Increasingly, it is unfortunate to witness the level of co-dependency that exists between the payers of healthcare and the providers of primarily Complex Healthcare. Neither of these institutional arenas are currently able to maintain their autonomy and the related span of control sufficient to achieve economic stability. Meanwhile, health spending as a portion of our national GDP continues to increase. As compared to a benchmark level of 13% for a developed nation’s health spending as a portion of its GDP, the excess in health spending is now at 18% of the GDP (at least $3,000.00 excess per citizen annually), i.e., $1 trillion. If there aren’t an increasing number of citizens that feel really breathless with this state of affairs, our nation’s destiny will be headed to bankruptcy with the next recession…soon.

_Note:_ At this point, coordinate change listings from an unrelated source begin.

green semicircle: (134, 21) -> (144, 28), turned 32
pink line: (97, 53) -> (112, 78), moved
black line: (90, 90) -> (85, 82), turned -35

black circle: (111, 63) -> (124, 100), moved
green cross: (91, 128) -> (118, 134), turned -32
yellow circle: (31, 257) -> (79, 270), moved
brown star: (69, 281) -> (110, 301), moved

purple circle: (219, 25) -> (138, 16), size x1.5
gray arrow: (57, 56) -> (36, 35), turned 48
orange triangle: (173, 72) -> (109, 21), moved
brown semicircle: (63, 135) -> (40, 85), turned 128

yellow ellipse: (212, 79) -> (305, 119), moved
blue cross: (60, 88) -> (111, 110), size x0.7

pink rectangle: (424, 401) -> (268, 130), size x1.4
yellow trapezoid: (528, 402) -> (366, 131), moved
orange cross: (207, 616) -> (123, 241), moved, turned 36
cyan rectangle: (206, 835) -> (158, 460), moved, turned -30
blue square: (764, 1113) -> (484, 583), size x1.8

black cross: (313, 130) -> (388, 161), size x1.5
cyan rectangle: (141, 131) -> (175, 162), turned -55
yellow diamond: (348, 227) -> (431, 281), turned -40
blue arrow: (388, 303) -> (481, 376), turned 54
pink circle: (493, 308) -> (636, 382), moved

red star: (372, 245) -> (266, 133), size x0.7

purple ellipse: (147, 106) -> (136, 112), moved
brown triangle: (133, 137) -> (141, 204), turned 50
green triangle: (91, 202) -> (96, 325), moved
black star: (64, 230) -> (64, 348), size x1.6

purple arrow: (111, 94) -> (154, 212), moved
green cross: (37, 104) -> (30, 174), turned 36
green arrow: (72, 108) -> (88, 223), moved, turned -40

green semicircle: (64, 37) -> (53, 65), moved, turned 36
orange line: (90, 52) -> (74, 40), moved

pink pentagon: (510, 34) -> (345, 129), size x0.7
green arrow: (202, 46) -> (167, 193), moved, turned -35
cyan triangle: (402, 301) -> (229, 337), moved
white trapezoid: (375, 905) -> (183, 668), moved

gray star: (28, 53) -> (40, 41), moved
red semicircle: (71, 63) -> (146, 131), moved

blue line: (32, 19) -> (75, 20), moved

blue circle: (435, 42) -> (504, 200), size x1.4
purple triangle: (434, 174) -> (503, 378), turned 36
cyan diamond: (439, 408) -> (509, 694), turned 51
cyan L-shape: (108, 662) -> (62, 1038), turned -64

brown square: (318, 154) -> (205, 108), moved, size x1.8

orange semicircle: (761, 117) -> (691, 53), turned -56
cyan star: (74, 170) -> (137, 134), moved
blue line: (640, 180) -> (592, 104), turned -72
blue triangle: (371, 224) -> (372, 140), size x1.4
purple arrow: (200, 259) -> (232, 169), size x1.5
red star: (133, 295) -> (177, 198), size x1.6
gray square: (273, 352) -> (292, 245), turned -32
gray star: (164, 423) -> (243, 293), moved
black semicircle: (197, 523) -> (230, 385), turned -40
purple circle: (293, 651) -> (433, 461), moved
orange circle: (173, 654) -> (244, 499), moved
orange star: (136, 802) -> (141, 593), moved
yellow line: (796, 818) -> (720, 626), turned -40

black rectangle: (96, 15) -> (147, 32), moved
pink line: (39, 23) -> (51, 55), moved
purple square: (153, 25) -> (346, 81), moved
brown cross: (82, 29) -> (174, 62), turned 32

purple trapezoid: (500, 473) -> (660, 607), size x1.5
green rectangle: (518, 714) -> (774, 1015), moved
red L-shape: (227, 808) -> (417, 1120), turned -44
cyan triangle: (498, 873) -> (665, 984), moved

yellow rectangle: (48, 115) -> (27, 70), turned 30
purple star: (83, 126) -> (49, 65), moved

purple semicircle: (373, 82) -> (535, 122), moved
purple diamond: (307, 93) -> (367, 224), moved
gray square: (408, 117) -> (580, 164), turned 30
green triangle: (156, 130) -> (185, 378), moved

If we think our nation’s civil life is evolving into greater levels of chaos, just imagine what it will be as we endure the challenges associated with the white middle class becoming a minority by 2050. We need to begin a serious consideration of how to ennoble the COMMON GOOD within each community. As Eleanor Roosevelt is know to have said: “Its better for everybody when its gets better for EVERYBODY.”
If we extrapolate to the end, all participating doctors are bearing all the risk of both Medicare and Medicaid and the state components of Medicaid and therefore they have to run the CMS and the state Medicaid agencies. They have to run these agencies because they are bearing all the risks of their costs, including actuarial misjudgements, administration costs and hospital costs…just as the Board of Blue Shield bears.
So MA = FFS=ACOs = separate divisions of federal MD Insurance. If they want to spend more money or waste it for one division, it is up to the Board of docs running the agency.
So doctors upon graduation from medical school agree to run the federal health care programs as managers of an agency. As such, they must beg the people every year through Congress for a global budget.